His service included a six-day, 80-mile dash through enemy-held Louisiana in October 1862. He and his party captured the senior Confederate officer in the Calcasieu area, gained possession of eight enemy vessels (one of them single-handedly), defeated rebel infantry, burned their encampment, fought off a cavalry attack, destroyed a bridge and stores, and returned safely without a single casualty. He also picked up refugees and took hostages, destroying a considerable amount of private property and capturing a large number of cotton bales. In recognition of his initiative, Rear-Admiral David G. Farragut recommended him for promotion.

Crocker is more known as the Union Navy commander who suffered an unexpected defeat at Sabine Pass, Texas, on September 8, 1863. With a squadron of four gunboats carrying hundreds of sharpshooters and sailors, he attacked Fort Griffin head-on. While over five thousand Union troops on twenty transport ships stood by, he was defeated and captured along with 300 men by the opposing rebel force. His gunboat became an easy target when its wheel rope was shot away, and its hull stuck fast on a mud bank. His gunboat's boiler took a direct hit. The main invasion force had taken all launches. His men could not disembark, and dozens drowned. The commanding Union General, who believed the entire expedition unwise, froze at the critical moment and then withdrew. The book Sabine Pass: The Confederacy's Thermopylae by Edward T. Cotham (2004) makes numerous references to Crocker for his actions during the naval blockade by the Union Navy.

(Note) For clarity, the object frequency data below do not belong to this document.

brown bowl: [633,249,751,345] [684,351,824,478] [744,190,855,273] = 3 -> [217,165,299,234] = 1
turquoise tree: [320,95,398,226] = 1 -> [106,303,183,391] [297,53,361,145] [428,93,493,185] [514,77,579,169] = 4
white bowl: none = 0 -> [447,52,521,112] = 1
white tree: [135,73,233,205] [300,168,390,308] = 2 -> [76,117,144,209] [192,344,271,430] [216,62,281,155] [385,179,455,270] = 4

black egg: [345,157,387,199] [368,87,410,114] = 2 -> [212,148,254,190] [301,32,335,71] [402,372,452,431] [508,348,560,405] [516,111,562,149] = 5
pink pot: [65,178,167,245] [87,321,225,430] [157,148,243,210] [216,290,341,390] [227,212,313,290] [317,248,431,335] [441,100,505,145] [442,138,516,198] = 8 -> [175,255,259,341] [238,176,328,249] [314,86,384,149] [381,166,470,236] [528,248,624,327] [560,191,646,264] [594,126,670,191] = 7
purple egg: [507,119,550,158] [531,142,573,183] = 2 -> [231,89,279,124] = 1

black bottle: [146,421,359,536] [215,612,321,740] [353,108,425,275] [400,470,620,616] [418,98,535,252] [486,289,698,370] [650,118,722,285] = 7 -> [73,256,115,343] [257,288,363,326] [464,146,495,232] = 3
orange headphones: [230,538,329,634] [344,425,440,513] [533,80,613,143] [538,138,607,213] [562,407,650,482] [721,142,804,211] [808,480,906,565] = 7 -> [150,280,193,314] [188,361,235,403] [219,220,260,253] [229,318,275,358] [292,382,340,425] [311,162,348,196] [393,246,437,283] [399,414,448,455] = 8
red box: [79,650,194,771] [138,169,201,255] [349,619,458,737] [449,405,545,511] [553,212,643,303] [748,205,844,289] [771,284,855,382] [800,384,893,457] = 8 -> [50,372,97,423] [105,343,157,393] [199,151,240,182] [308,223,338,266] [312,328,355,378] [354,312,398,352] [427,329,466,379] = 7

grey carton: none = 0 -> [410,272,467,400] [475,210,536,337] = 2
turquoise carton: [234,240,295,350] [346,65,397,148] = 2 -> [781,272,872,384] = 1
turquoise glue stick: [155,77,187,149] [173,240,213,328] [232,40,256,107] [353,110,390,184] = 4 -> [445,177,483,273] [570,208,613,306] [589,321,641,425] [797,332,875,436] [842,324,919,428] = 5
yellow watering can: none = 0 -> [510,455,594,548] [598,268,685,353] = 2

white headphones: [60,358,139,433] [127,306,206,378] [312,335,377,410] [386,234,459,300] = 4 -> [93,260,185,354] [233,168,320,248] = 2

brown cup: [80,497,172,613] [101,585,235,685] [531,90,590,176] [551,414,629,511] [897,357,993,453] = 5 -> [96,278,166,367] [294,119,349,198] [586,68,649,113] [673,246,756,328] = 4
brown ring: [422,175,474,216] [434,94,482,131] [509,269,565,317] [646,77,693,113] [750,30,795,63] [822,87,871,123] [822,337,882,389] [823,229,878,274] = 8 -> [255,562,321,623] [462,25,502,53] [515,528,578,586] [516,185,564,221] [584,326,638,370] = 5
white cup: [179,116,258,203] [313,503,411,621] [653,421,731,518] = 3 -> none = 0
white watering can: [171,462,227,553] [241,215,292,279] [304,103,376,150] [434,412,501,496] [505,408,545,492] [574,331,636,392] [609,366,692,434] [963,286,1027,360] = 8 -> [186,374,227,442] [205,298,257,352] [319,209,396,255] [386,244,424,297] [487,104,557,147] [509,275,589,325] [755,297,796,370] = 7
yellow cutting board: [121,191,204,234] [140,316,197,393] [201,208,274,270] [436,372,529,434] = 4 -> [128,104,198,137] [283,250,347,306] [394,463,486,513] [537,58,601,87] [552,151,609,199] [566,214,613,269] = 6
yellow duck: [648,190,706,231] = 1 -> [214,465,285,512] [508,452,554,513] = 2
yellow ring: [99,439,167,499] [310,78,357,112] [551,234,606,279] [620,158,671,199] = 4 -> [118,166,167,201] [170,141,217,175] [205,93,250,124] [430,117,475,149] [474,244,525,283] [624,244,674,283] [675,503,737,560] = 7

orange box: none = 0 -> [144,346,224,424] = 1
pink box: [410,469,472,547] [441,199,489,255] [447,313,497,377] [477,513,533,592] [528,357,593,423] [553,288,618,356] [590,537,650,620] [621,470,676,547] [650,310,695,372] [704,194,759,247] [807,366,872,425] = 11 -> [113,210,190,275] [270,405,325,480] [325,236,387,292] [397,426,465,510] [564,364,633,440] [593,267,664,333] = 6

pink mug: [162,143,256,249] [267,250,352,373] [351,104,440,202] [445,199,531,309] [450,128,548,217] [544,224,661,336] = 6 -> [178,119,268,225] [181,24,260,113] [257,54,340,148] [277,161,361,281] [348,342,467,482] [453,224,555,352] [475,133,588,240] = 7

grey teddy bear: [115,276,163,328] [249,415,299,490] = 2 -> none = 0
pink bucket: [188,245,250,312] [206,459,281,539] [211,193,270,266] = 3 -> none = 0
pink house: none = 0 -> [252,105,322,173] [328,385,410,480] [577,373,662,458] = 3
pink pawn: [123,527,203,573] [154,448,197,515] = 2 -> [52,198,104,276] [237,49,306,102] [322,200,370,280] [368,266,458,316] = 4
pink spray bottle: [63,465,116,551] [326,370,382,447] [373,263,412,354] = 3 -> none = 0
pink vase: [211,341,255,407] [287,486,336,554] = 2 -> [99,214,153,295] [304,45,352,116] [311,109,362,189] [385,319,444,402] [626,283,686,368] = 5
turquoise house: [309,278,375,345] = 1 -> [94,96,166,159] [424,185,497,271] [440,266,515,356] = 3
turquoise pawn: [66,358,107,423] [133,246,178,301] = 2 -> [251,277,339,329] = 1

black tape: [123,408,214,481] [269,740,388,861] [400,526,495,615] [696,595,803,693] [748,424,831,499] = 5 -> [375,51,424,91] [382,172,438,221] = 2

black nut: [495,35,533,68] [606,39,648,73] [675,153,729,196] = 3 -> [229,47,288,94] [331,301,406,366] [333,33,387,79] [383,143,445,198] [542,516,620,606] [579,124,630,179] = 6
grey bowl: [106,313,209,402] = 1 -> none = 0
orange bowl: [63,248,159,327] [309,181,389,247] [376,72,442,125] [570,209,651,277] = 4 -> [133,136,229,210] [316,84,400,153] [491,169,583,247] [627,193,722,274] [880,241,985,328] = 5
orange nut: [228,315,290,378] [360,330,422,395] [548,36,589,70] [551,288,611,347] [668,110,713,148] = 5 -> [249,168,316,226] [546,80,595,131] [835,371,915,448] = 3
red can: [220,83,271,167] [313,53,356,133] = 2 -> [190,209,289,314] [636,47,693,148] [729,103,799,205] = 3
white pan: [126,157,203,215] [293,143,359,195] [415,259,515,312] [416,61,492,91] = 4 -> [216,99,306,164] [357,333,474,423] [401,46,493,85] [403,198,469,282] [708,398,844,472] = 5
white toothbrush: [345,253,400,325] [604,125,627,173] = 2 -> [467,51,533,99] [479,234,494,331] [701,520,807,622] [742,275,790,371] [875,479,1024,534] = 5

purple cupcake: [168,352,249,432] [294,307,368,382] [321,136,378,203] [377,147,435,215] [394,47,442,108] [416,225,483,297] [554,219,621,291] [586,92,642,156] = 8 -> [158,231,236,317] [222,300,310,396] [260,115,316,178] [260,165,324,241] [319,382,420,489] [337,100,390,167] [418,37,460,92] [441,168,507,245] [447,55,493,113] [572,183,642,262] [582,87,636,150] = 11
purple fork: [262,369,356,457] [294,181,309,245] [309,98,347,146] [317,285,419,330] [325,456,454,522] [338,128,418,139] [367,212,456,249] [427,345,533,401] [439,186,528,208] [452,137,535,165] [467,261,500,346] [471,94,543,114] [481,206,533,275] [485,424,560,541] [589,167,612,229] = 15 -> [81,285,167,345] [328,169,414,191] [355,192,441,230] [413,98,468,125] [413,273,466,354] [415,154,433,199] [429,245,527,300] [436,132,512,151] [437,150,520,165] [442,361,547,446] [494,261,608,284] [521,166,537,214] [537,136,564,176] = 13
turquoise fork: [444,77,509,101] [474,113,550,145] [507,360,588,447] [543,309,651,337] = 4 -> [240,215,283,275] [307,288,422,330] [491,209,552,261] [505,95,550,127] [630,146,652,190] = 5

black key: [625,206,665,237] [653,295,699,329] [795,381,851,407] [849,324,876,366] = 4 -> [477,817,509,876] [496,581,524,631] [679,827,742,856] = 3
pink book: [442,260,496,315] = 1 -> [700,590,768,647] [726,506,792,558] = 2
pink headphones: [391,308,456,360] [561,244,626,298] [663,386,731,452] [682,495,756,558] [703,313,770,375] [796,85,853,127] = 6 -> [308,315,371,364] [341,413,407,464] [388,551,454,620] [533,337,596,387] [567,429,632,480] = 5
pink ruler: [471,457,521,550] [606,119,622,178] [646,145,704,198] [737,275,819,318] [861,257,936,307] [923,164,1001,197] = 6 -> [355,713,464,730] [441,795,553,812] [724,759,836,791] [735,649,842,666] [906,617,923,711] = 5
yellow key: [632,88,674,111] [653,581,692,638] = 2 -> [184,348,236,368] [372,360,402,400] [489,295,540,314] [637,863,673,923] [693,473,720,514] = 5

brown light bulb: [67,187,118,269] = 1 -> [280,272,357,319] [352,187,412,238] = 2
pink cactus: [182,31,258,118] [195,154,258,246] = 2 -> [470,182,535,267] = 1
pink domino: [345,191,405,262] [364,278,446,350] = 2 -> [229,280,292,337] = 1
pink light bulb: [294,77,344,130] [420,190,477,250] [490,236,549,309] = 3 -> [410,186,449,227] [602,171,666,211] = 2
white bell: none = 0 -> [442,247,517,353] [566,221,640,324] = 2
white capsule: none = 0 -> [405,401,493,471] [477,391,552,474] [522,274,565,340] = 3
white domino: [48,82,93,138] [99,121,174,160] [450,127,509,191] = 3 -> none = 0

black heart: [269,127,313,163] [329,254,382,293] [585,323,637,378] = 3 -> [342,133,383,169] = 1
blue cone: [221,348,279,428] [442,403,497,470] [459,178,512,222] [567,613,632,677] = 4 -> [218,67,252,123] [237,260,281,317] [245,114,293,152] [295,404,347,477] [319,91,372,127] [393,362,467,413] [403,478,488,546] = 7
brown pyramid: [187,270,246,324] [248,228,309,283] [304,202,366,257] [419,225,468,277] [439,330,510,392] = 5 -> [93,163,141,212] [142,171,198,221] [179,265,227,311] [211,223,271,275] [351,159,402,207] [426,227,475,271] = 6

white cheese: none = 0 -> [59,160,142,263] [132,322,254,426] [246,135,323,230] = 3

Despite the efforts of his superiors to obtain his release, Crocker spent 17 months as a prisoner of war, mainly at Camp Ford, in Tyler, Texas. Hundreds of prisoners died from exposure, illness, and malnutrition, but the sailors under his leadership remained loyal to the Union. As soon as he was freed, he attempted to obtain the release of all African American servicemen still held prisoners at Camp Ford.

Crocker ultimately rose to the rank of Acting Volunteer Lieutenant Commander and was cited on three different accounts—gallantry, and meritorious and faithful services—making him the only U.S. Navy officer to win these three distinctions in the Civil War. He was awarded at least two Confederate flags (at Sabine Pass and Butte-à-la-Rose). At one point he resigned from the navy only to be lured back by Farragut. He formally denounced Major-General Benjamin F. Butler, then the supreme Union military commander at New Orleans, for corruption. Later in his career, he lost his diplomatic post after refusing to contribute to the presidential campaign of the allegedly corrupt James G. Blaine, Governor of Maine and Secretary of State.

=== Post war ===
After the Civil War, Crocker resigned from the Navy. Business took him for a short spell to Chicago. At 47 years of age and in weakened health from his many months in prison camp, he decided to leave the United States with his family and two brothers-in-law. He started a new life in Uruguay.

While in Uruguay, he was first involved in the ice trade. For over two years (1876–79) he served as US Consul at Montevideo under the Grant administration. He continued to serve in the consulate until 1886. For 20 years, he was the marine insurance surveyor for both Lloyd's of London and Bureau Veritas (an American insurance company) in Montevideo. He was also a journalist for a British periodical and a political pundit in the Montevideo and Buenos Aires English-language newspapers.

=== Death ===
Crocker died in Montevideo at the age of 89 years, and his remains are buried in The British Cemetery. His son and two grandsons established an import company in Montevideo. His great-granddaughter, Fay Crocker, was an LPGA golfer and winner of two majors and holds several golf records.